• _YOUR INSTRUCTIONS_: Repeat the stretch of entries below from the line with "המכללה האקדמית הדסה ירושלים" through the line with "pro Monat in". Include both ends and add nothing.

• _TASK INPUT_:
▼

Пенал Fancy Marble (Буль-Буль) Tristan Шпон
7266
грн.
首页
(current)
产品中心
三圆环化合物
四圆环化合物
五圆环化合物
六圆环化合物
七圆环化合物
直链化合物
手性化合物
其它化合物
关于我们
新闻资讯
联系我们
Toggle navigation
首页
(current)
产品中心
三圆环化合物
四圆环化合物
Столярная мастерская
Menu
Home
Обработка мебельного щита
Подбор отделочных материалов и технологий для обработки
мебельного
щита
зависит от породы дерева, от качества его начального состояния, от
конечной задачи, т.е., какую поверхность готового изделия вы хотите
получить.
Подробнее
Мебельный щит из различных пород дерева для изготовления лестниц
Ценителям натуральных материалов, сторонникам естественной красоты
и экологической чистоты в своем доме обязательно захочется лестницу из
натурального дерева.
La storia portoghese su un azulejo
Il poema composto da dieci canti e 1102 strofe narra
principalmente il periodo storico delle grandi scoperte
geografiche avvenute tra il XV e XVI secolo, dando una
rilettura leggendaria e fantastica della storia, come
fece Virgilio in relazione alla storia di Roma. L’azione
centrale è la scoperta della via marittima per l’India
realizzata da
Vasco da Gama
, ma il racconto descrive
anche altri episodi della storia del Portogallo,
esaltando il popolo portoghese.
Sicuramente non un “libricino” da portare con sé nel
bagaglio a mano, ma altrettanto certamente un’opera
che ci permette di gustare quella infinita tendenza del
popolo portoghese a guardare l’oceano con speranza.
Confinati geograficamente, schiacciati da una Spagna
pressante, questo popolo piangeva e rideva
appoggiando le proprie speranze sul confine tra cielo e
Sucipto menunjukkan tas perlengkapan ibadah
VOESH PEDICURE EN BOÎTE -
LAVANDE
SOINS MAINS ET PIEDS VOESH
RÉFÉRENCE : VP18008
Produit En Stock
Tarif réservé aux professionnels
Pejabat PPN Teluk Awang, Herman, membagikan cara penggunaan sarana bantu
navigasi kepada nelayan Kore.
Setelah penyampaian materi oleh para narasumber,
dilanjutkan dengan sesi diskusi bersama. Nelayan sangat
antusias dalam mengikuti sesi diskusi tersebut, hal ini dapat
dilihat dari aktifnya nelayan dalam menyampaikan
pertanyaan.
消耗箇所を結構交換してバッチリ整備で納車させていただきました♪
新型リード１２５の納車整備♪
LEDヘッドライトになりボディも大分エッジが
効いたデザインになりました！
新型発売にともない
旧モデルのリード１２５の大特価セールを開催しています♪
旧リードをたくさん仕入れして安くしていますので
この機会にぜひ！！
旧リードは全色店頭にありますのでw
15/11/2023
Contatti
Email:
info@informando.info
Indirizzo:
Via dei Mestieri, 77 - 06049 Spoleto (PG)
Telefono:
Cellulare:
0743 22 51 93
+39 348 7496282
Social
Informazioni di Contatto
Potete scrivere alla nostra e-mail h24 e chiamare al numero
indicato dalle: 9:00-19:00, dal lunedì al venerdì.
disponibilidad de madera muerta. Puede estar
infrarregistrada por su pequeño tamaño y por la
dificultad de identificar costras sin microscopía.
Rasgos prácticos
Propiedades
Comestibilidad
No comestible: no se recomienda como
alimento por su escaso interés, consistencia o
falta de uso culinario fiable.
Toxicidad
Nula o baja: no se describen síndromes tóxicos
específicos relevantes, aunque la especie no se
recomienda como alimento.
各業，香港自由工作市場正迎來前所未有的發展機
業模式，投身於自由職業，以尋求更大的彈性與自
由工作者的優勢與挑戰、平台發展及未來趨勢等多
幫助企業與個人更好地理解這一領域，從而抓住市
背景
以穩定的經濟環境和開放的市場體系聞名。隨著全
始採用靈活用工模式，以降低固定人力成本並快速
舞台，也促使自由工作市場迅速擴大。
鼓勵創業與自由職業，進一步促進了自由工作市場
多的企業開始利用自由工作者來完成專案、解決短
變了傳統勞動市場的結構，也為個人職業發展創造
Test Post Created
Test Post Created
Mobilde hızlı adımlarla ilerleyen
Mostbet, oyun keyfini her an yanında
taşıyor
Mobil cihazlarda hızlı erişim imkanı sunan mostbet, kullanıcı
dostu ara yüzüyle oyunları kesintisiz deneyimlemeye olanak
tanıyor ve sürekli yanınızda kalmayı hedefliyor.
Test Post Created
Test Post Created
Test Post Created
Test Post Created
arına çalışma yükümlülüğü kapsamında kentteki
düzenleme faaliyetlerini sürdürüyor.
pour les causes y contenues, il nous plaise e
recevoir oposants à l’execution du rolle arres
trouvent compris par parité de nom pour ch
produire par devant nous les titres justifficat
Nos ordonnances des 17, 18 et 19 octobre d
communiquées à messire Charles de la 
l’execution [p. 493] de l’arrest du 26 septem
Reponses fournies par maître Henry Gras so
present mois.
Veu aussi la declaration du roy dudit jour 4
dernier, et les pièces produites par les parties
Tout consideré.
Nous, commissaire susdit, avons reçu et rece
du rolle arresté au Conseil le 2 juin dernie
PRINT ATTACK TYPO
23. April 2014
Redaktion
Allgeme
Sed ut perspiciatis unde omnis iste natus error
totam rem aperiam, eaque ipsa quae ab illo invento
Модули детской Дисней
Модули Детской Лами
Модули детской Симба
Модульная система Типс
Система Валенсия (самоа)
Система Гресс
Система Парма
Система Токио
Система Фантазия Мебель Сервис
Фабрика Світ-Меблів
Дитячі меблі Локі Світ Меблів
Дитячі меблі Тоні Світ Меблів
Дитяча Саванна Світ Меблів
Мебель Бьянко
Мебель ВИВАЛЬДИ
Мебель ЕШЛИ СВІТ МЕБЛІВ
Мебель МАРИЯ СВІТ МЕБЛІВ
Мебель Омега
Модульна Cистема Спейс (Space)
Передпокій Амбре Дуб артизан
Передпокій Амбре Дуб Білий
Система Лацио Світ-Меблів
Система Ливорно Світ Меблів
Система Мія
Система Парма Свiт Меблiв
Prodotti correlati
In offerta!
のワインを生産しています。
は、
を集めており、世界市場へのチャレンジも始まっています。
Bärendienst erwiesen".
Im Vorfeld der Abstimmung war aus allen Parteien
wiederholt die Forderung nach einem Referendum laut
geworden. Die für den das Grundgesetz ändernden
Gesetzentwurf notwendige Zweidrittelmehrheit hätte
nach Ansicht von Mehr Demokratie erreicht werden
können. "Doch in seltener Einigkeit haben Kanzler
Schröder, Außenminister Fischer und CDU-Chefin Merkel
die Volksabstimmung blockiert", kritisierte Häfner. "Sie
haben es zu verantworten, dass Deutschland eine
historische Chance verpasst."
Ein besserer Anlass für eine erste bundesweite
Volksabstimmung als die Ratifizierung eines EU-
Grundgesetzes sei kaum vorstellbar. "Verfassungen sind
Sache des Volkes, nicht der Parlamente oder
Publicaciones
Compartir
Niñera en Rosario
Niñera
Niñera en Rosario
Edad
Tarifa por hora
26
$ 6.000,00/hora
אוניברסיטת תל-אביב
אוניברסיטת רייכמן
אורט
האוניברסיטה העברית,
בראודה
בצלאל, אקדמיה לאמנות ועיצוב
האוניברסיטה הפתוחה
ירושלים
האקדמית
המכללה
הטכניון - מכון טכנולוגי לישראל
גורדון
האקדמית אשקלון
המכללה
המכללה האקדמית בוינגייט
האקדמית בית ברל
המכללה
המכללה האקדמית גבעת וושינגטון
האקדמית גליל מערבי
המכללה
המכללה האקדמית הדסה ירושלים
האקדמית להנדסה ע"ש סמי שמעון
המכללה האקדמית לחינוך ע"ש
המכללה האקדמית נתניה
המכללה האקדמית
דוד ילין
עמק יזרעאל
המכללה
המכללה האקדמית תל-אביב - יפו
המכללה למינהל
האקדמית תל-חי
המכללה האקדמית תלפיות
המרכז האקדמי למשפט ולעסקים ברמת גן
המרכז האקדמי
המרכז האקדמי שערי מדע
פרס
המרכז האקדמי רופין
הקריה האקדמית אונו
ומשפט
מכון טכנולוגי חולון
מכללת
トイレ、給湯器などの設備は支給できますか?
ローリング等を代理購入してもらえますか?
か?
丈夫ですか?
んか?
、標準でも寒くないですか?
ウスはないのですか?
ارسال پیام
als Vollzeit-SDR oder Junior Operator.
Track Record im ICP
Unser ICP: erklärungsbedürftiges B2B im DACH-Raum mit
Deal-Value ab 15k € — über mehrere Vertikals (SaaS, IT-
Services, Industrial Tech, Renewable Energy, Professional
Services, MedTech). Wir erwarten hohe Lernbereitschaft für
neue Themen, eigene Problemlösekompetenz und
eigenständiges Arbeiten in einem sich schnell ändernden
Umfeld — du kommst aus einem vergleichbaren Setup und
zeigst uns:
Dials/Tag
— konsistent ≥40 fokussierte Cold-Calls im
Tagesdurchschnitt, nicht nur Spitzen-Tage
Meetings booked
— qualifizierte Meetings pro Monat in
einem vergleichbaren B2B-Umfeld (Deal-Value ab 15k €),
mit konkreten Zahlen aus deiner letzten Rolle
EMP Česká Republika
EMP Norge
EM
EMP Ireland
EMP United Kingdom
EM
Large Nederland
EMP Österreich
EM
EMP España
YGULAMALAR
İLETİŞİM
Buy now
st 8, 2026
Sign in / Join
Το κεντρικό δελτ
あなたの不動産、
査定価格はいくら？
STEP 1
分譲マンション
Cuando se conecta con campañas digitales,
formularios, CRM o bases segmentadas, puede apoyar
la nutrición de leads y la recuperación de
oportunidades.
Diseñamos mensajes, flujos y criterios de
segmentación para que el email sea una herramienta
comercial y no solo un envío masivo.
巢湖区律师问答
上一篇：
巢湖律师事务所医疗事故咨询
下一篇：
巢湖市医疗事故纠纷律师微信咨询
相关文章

▲

• _WRITTEN RESPONSE_:
המכללה האקדמית הדסה ירושלים
האקדמית להנדסה ע"ש סמי שמעון
המכללה האקדמית לחינוך ע"ש
המכללה האקדמית נתניה
המכללה האקדמית
דוד ילין
עמק יזרעאל
המכללה
המכללה האקדמית תל-אביב - יפו
המכללה למינהל
האקדמית תל-חי
המכללה האקדמית תלפיות
המרכז האקדמי למשפט ולעסקים ברמת גן
המרכז האקדמי
המרכז האקדמי שערי מדע
פרס
המרכז האקדמי רופין
הקריה האקדמית אונו
ומשפט
מכון טכנולוגי חולון
מכללת
トイレ、給湯器などの設備は支給できますか?
ローリング等を代理購入してもらえますか?
か?
丈夫ですか?
んか?
、標準でも寒くないですか?
ウスはないのですか?
ارسال پیام
als Vollzeit-SDR oder Junior Operator.
Track Record im ICP
Unser ICP: erklärungsbedürftiges B2B im DACH-Raum mit
Deal-Value ab 15k € — über mehrere Vertikals (SaaS, IT-
Services, Industrial Tech, Renewable Energy, Professional
Services, MedTech). Wir erwarten hohe Lernbereitschaft für
neue Themen, eigene Problemlösekompetenz und
eigenständiges Arbeiten in einem sich schnell ändernden
Umfeld — du kommst aus einem vergleichbaren Setup und
zeigst uns:
Dials/Tag
— konsistent ≥40 fokussierte Cold-Calls im
Tagesdurchschnitt, nicht nur Spitzen-Tage
Meetings booked
— qualifizierte Meetings pro Monat in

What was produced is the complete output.